Source document:
————

According to Sasha Kravchenko, lead author and professor in the MSU Department of Plant, Soil and Microbial Sciences, this difference can be attributed to the additional challenges that large-scale production presents to both low-input and organic practices. Conventional management relies on the uniform application of chemical inputs such as fertilizer and pesticides, practices that can easily be scaled up to larger fields. In contrast, low-input and organic management require much more labor-intensive work, as well as the cultivation of cover crops, which is more difficult to perform consistently on large tracts of land. Because of the difficulty of scaling up low-input and organic practices to commercial fields, those farmers may see as much as a 30 percent lower yield than research suggests.
“The big conclusion is that, when you have management practices that require a lot of time and effort, and when the success of the practice requires more work than a farmer could reasonably do in an entire farm, then we as scientists need to adjust our recommendations,” Kravchenko said. “Our study shows that if you don’t invest in field-scale studies, you run the risk of recommending impractical methods that won’t produce the promised level of return.”
Factors influence gap
Kravchenko’s team found a number of factors that influenced the yield gap between experimental plots and commercial fields. One of the most significant factors was the need for cover crops. Because low-input and organic agriculture do not rely on chemical fertilizers, low-input farmers must instead look to cover crops such as red clover to enrich their soil with nitrogen. Chemical fertilizers can be spread uniformly, but the variability in elevation, soil quality and moisture levels present in commercial-scale fields means that cover crops may not perform at the same level throughout, resulting in uneven soil health benefits and subsequently reduced yield overall. In a smaller experimental plot, more care can be taken to ensure that cover crops are established and flourish. This level of maintenance becomes less practical in a larger setting.

————

Data extracts:
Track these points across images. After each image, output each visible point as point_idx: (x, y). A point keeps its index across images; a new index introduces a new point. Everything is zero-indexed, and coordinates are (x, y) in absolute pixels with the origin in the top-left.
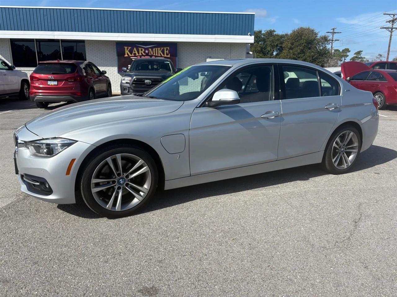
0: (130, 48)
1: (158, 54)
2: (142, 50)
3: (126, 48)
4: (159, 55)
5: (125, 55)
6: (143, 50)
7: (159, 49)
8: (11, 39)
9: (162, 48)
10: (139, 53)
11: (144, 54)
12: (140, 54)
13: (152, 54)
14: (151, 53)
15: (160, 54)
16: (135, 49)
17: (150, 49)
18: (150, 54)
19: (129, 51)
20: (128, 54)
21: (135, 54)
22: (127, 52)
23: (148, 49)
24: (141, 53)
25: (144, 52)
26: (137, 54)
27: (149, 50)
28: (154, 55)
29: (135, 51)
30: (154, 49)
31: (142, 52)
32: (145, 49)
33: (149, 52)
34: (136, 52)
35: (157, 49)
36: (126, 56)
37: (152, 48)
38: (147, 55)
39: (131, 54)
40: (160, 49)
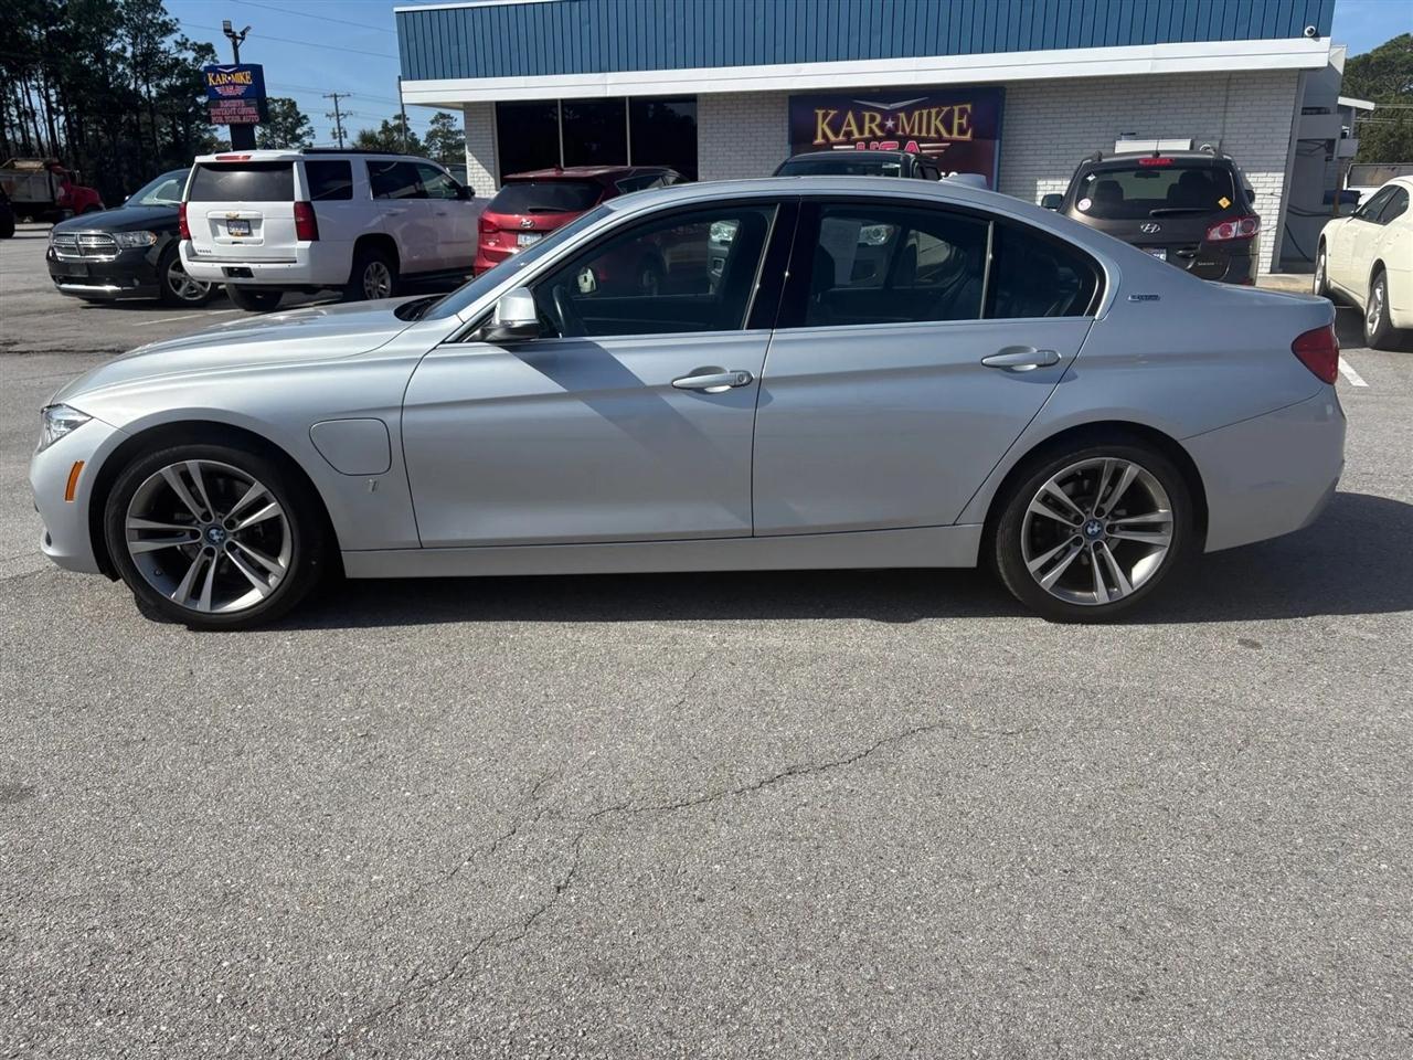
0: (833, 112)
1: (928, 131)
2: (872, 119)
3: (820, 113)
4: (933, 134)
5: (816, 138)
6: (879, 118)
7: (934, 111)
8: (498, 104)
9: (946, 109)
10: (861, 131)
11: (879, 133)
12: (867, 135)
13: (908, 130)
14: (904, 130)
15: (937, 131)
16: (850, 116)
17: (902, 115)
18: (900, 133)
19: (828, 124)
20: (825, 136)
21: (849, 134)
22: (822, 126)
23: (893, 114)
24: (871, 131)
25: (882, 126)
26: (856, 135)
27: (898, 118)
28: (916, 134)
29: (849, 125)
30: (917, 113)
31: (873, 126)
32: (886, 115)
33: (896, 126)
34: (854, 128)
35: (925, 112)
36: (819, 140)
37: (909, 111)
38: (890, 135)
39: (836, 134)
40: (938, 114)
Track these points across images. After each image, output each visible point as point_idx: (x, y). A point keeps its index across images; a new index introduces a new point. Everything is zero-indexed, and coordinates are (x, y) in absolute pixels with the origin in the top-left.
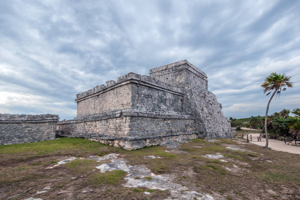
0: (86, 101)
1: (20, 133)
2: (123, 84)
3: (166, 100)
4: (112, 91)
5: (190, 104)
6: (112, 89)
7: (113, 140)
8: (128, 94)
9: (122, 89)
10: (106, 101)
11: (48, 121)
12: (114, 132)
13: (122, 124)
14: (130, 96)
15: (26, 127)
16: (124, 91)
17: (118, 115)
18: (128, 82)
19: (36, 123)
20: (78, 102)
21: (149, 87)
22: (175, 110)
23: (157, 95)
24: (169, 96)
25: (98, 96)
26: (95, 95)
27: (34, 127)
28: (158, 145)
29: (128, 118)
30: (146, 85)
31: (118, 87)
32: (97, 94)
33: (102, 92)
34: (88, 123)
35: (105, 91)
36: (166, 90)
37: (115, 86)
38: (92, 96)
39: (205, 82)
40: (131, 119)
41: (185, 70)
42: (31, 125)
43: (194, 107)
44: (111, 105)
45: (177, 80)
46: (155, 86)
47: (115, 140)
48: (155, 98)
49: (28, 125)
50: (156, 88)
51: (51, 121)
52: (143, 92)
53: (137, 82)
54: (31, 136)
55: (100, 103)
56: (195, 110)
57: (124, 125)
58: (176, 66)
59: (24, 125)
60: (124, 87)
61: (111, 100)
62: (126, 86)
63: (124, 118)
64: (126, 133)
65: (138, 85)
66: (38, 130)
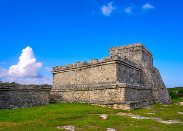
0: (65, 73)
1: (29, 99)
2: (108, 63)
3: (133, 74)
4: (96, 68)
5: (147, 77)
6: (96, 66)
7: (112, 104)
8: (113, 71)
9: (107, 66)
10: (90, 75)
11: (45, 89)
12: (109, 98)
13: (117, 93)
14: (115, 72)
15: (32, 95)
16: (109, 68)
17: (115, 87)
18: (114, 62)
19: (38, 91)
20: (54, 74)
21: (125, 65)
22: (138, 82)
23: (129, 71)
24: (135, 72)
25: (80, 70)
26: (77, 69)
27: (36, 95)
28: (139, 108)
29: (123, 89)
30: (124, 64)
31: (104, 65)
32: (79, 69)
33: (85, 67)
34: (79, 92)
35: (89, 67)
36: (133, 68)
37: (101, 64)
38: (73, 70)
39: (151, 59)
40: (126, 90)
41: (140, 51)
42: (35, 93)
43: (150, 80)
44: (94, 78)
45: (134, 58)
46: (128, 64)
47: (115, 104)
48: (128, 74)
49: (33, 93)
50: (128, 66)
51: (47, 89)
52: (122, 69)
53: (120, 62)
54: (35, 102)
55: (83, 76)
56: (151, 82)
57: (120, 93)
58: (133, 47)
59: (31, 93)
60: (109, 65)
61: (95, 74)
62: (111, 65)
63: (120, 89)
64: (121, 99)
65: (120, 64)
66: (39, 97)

————

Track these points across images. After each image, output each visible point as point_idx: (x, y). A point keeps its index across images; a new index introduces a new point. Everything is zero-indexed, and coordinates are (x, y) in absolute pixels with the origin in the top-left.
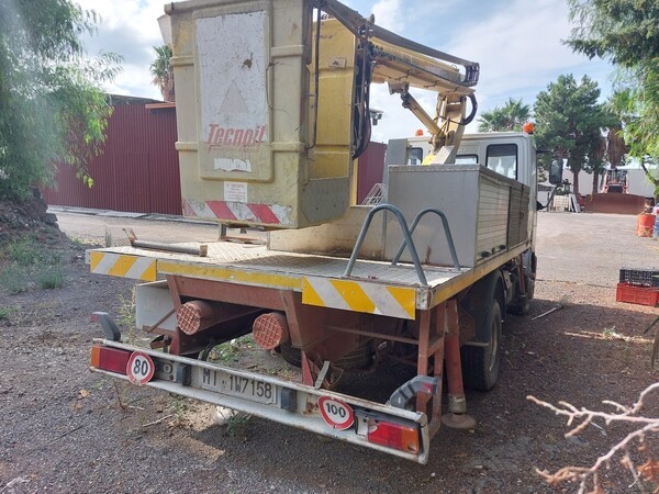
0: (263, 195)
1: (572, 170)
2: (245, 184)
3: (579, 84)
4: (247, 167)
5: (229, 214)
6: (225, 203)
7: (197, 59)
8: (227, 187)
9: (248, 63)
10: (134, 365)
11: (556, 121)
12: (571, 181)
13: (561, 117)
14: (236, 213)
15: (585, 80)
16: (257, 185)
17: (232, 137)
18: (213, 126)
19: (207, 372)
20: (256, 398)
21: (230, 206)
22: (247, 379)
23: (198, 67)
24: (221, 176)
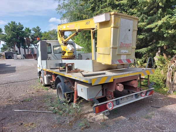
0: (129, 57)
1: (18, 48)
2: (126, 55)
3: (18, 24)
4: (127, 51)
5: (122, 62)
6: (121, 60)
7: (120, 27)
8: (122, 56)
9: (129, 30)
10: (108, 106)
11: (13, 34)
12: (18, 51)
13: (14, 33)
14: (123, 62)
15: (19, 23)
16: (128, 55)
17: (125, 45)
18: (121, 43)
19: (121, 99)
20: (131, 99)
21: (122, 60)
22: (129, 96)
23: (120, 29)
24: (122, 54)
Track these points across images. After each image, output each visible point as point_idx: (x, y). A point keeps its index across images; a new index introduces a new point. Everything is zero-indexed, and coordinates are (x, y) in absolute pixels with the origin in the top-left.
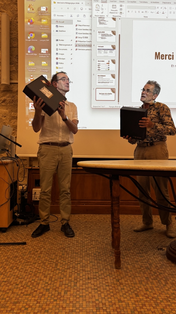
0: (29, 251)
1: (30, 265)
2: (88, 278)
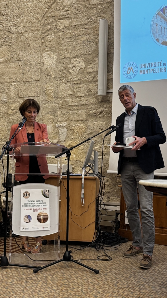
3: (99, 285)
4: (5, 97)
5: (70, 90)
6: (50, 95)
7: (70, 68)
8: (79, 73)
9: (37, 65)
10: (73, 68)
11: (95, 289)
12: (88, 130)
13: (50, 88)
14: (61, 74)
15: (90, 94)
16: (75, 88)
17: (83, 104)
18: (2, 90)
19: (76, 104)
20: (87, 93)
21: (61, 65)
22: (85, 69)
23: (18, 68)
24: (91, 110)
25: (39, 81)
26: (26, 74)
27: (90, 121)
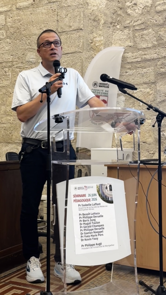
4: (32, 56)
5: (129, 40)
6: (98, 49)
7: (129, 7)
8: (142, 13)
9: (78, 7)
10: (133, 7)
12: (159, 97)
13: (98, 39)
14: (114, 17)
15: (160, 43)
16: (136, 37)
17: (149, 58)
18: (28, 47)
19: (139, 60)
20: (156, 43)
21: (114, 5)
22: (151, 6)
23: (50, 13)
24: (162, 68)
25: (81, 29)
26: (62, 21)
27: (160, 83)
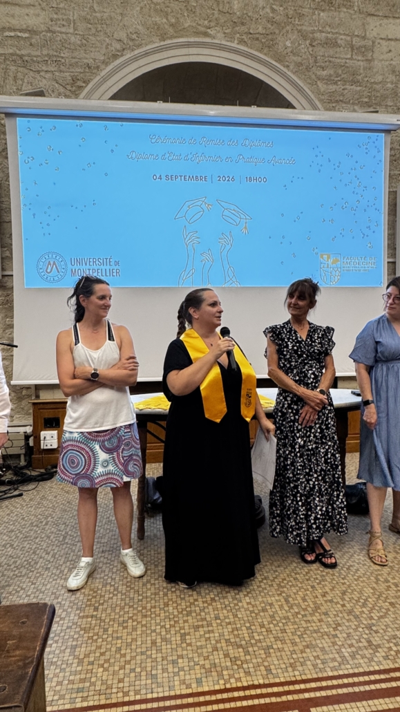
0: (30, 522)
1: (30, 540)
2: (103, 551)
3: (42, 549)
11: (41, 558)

————

From the farming text, copy the passage that opens with the words "According to Sasha" and ends after "than research suggests.", substituting "reduced-input" for "low-input" wherever it appears.

Worked solution:
According to Sasha Kravchenko, lead author and professor in the MSU Department of Plant, Soil and Microbial Sciences, this difference can be attributed to the additional challenges that large-scale production presents to both reduced-input and organic practices. Conventional management relies on the uniform application of chemical inputs such as fertilizer and pesticides, practices that can easily be scaled up to larger fields. In contrast, reduced-input and organic management require much more labor-intensive work, as well as the cultivation of cover crops, which is more difficult to perform consistently on large tracts of land. Because of the difficulty of scaling up reduced-input and organic practices to commercial fields, those farmers may see as much as a 30 percent lower yield than research suggests.